Tennessee volunteers Coach Rick Barnes was fired earlier today after Confronting the…

NASHVILLE, Tenn. — You could hear a pin drop in Tennessee’s locker room on Friday. There was no music or noise — nothing like what had filled it earlier in the day.


It was just disappointment. Rick Barnes told his team to “marinate in how you feel.”


“If you feel like this again, it’s over,” Barnes said. “I want you to not forget right now what you did. This time of year you want to give it your best.”


Tennessee basketball had just been upset, 73-56, by Mississippi State in the quarterfinals of the SEC Tournament. The outright SEC regular-season champions had their conference tournament run ended — in one game — by No. 9 Mississippi State.


The feeling wasn’t a great one, but Barnes wanted them to wallow in it.


“It hurts because we’re one of the best teams in the nation. We just didn’t show what we could really do today,” forward Jonas Aidoo said. “… Everybody has a sick feeling in their stomach right now, so we just don’t want to have that feeling again.”


That feeling was a culmination of a poor 40 minutes in Bridgestone Arena for the Vols (24-8).


Tennessee came out flat, letting Mississippi State get out to an early 15-4 lead.
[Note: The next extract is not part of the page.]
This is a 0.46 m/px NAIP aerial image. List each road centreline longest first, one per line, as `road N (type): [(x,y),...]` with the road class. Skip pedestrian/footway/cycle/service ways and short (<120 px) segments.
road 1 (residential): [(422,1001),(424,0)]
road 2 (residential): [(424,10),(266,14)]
The Vols hadn’t scored for almost six minutes, setting the tone for the day in Nashville.


Tennessee showed life at times, but then it went back into offensive droughts.


“We just didn’t play like ourselves this game,” Aidoo said. “We just got to come out and punch first.”
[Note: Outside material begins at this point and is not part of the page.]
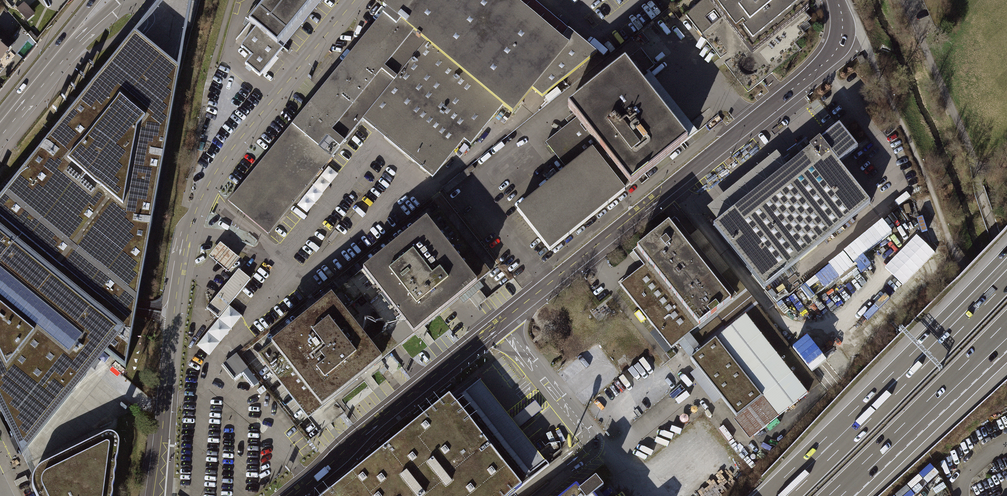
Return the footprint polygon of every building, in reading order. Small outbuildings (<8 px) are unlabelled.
[(152,11),(0,197),(0,409),(22,453),(85,376),(82,373),(89,365),(94,369),(97,366),(100,361),(95,357),(101,349),(126,369),(192,3),(192,0),(185,0),(184,5),(174,54),(146,31),(158,16),(170,0),(161,0),(152,11)] [(185,0),(170,0),(158,16),(146,31),(174,54),(184,5),(185,0)] [(245,64),(260,76),(283,48),(279,45),(316,0),(261,0),(245,19),(256,28),(240,47),(252,56),(245,64)] [(383,6),(388,10),(503,105),(513,113),(532,90),(542,98),(597,54),(568,30),(561,38),(514,0),(388,0),(383,6)] [(797,0),(705,0),(703,2),(741,53),(802,7),(797,0)] [(26,1),(19,8),(29,20),(37,13),(26,1)] [(388,10),(229,202),(268,234),(362,119),(433,177),(464,139),(470,145),(503,105),(388,10)] [(0,29),(0,59),(15,40),(0,29)] [(567,170),(517,210),(549,250),(625,190),(698,132),(649,71),(654,67),(640,50),(569,108),(577,118),(545,143),(567,170)] [(858,144),(839,121),(821,135),(820,134),(809,143),(810,144),(714,221),(766,285),(872,200),(839,160),(858,144)] [(951,257),(930,194),(916,198),(937,261),(951,257)] [(349,282),(400,346),(490,273),(440,210),(349,282)] [(642,268),(618,287),(669,351),(681,342),(695,360),(684,368),(746,447),(755,440),(759,446),(826,393),(698,231),(688,240),(674,222),(632,255),(642,268)] [(220,243),(209,257),(227,272),(238,258),(220,243)] [(843,281),(859,268),(844,251),(807,282),(817,294),(839,276),(843,281)] [(251,279),(239,270),(207,308),(218,318),(251,279)] [(902,309),(925,287),(912,274),(889,295),(902,309)] [(400,346),(349,282),(258,356),(308,419),(400,346)] [(242,316),(229,306),(196,346),(209,356),(242,316)] [(236,354),(223,365),(234,379),(247,368),(236,354)] [(455,406),(518,485),(545,461),(483,383),(455,406)] [(456,400),(464,392),(459,386),(451,395),(456,400)] [(450,400),(330,495),(515,495),(522,490),(518,485),(455,406),(450,400)] [(119,444),(119,440),(117,437),(115,435),(112,433),(109,433),(105,434),(41,465),(36,469),(33,475),(32,482),(33,489),(37,495),(112,495),(119,444)] [(579,488),(569,495),(586,495),(579,488)]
Tennessee wasn’t able to match the physicality that the Bulldogs brought to the quarterfinal matchup. It was similar to the first meeting between the two, where Tennessee struggled in Starkville.
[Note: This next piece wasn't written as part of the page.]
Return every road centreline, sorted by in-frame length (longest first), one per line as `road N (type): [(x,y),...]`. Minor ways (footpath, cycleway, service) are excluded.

The Vols were outscored 46-14 in the paint. Cameron Matthews, a 6-foot-7 forward, led the way for the Bulldogs with 18 points while going 7-of-7 from the field.


Tennessee knew that Mississippi State would bring physicality, it had seen that before. It was in the game plan, too, but it didn’t make a difference.


“I just think we weren’t the aggressors like we always are,” guard Dalton Knecht said. “We weren’t aggressive, we weren’t the aggressors and that’s what we’re really good at is setting the tone right from the jump. So just got to be more ready to set the tone.”


Tennessee has only suffered multiple losses in a row once, before its current streak.


The sluggish set of games couldn’t have hit at a worse time for Tennessee.


The Vols entered the SEC Tournament with a possible No. 1 seed on the line. That seems to be a far thought after Friday’s loss to Mississippi State.


A possible No. 2 is likely, though. For success in the NCAA Tournament, Tennessee will have to break the current skid it is on.


“We got one more game to figure it out,” Josiah-Jordan James said. “We got a week to figure it out within the next game and so, just sitting here remembering this feeling, how upset we are and knowing that wasn’t us, but you’re only as good as your last game. So we have a week to correct our and be better for the NCAA Tournament.”


The feeling the Vols felt in the locker room, a room filled with no noise or celebrations like the locker room next door, is the key to breaking the skid.


Barnes knows it, and so do the veterans on his team. It is a feeling they have become familiar with.


And now, it is a feeling they will try to avoid rolling into March.


“We just got to take it to heart and know if we go out there and do that again, it’s going to be the end of the season,” guard Zakai Zeigler said. “So we got to know what’s at cost.